Começam tudo tarde demais desde sair da cama, e depois fazem tudo à pressa, atrasam-se, esquecem-se, atrapalham-se, enganam-se, desculpam-se, confundem-se, irritam-se e acabam a ser uma má companhia, transferindo ao longo do dia para todos os amigos, colegas e estranhos, a má disposição que teima em dominá-los. E vão preencher o dia como pais, mães, educadores, políticos, polícias, médicos, juízes, motoristas, vendedores, pilotos, muitos milhões vão passar o dia a tomar decisões momentâneas ou permanentes cuja justeza e mérito dependerão da clareza de espírito e muitas ainda serão conduzidas pela animosidade que lhes causa quem está à sua frente, simplesmente porque é quem está ali.

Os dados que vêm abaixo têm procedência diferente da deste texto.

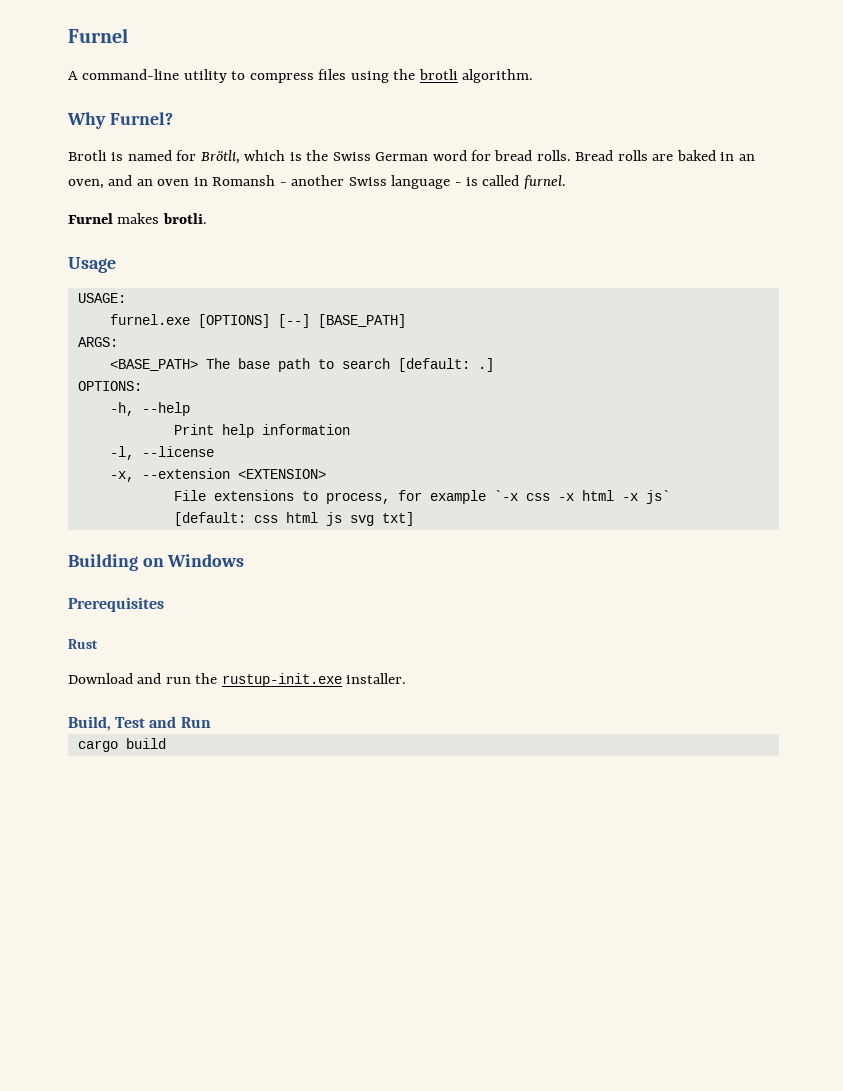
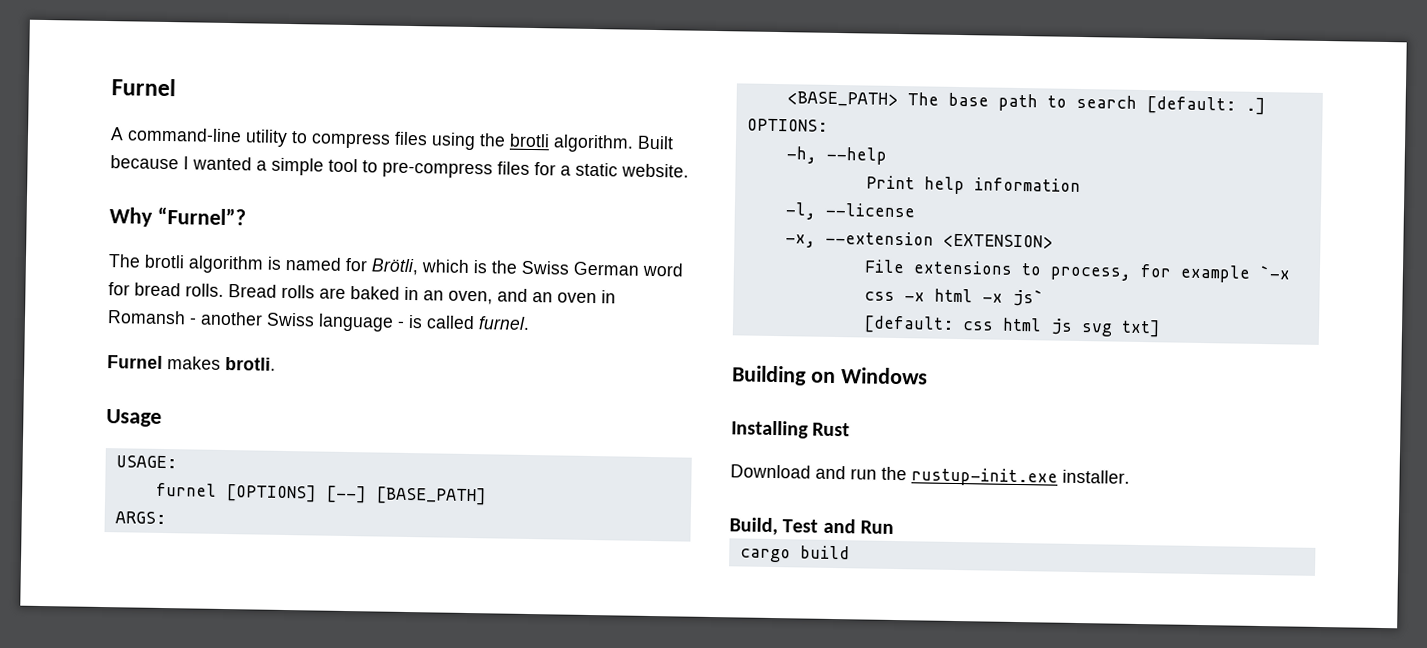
[67,112,173,129] [68,150,107,161] // Why Furnel? // Brotli -> [637,135,674,150] [110,155,689,179] [109,206,246,227] [108,254,264,274] Built because I wanted a simple tool to pre-compress files for a static website. // Why “Furnel”? // The brotli algorithm
[109,314,190,325] furnel.exe -> [155,482,217,497] furnel
[68,597,164,612] Prerequisites // -> [731,420,809,439] Installing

A incompetência pode ser vocacional, mas mesmo assim, há um imenso leque de carreiras compatíveis com incompetências
específicas.
Por exemplo, um cidadão que tenha no dinheiro a sua única motivação, pode fazer carreira como contabilista ou quiçá dê um bom manobrador de grua, mas é incompetente para ser médico ou advogado; um cidadão racista ou xenófobo é incompetente para educar uma criança, mas até pode ser um excelente um pescador de largo, ou guarda-florestal;  um cidadão que não
seja paciente e dotado de empatia, não é competente para nenhum tipo de atendimento público, mas pode viver como guarda noturno ou como operador de farol.
Se houvesse um direito de circulação e convivência, nivelado e ditado pela competência, todos os sistemas sociais como o nosso, hierarquizados pelo estatuto da profissão (e não capacidade profissional), iriam por terra, porque é muito mais valioso e benéfico para todos, um porteiro ou uma engomadeira, um engraxador ou um condutor de autocarro, um estafeta, um decorador de montras, um assador de frangos, ou um afinador de pianos competentes, do que toda uma equipa de médicos ou uma firma de advogados incompetentes.
Mas não é assim e ao contrário do que seria desejável, os incompetentes atraem-se, entendem-se, formam equipas consistentes de autojustificação mútua e formam até casais, dando origem natural a famílias com elementos aparentemente normais, mas provavelmente incubadoras de incompetência.
E o ciclo continua com a indiferença da natureza nossa mãe, porque se a natureza tivesse um sentido de justiça em causa própria, quando duas pessoas, incompetentes para criar e educar uma criança se juntassem, seriam incapazes de gerar qualquer criança.
A Terra seria então um belo paraíso – sem problemas demográficos.